[Start of section]

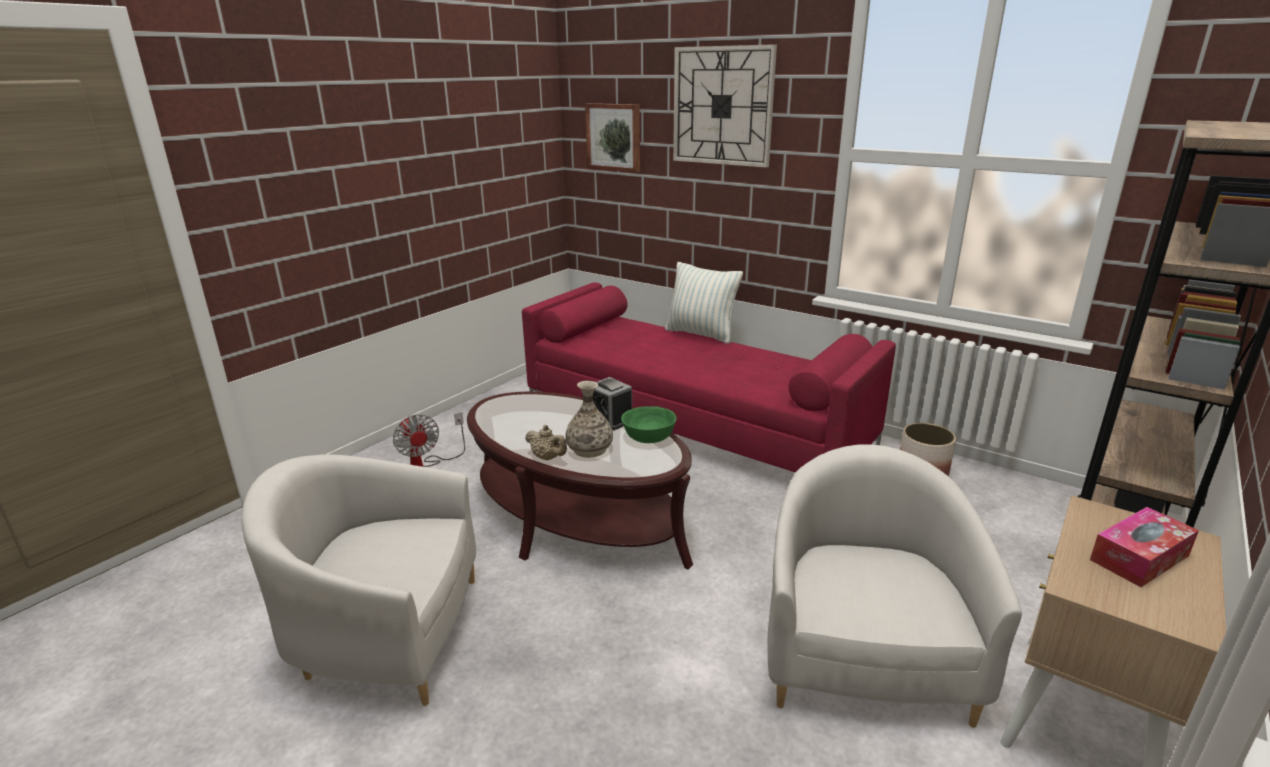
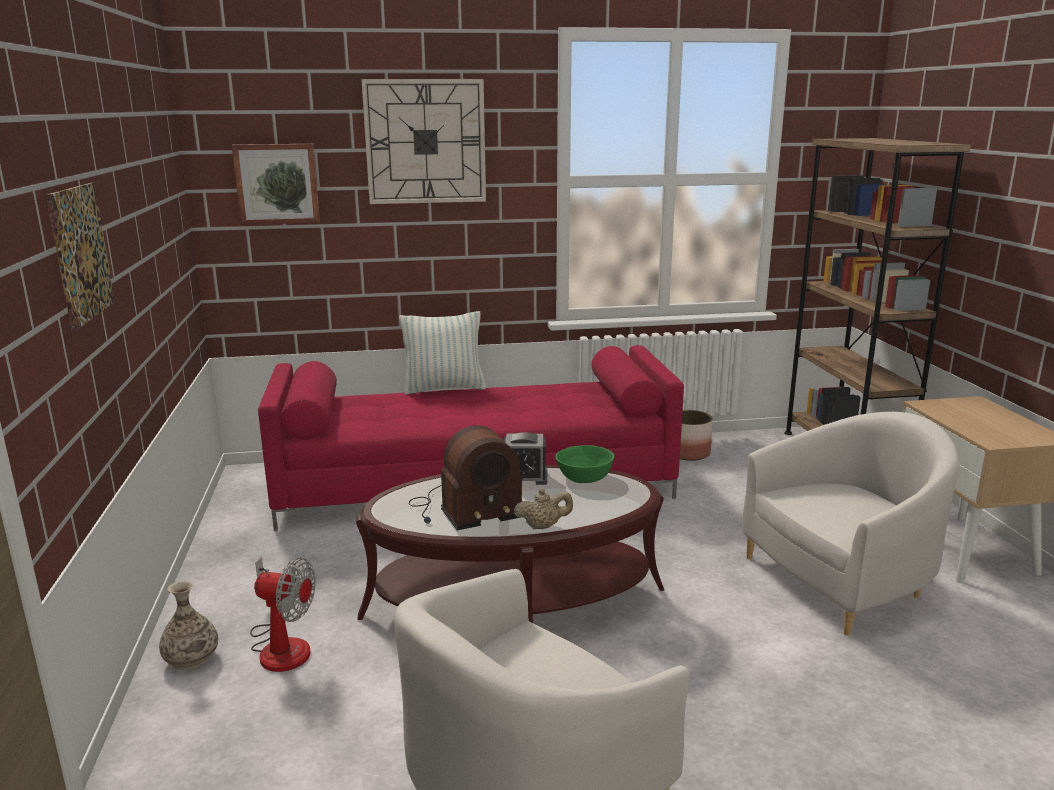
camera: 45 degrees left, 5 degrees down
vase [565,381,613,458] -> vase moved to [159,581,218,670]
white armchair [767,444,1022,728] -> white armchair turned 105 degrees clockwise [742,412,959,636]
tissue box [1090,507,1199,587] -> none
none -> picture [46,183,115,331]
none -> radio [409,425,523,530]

[End of section]
[Start of section]

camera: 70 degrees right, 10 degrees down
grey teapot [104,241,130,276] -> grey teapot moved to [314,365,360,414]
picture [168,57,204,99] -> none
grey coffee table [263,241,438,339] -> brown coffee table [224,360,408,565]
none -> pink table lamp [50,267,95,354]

[End of section]
[Start of section]

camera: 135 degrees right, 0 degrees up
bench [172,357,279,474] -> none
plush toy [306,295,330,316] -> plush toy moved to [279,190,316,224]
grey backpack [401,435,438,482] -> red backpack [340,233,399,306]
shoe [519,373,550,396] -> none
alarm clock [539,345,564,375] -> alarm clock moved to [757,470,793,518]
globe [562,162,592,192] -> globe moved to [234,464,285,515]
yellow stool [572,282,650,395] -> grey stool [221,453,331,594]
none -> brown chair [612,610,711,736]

[End of section]

- _What the exercise asks_: Write down, word for word, the lines above from the one containing "grey teapot [104,241,130,276]" through the one containing "none -> pink table lamp [50,267,95,354]", both ends included.

- _Exercise answer_:
grey teapot [104,241,130,276] -> grey teapot moved to [314,365,360,414]
picture [168,57,204,99] -> none
grey coffee table [263,241,438,339] -> brown coffee table [224,360,408,565]
none -> pink table lamp [50,267,95,354]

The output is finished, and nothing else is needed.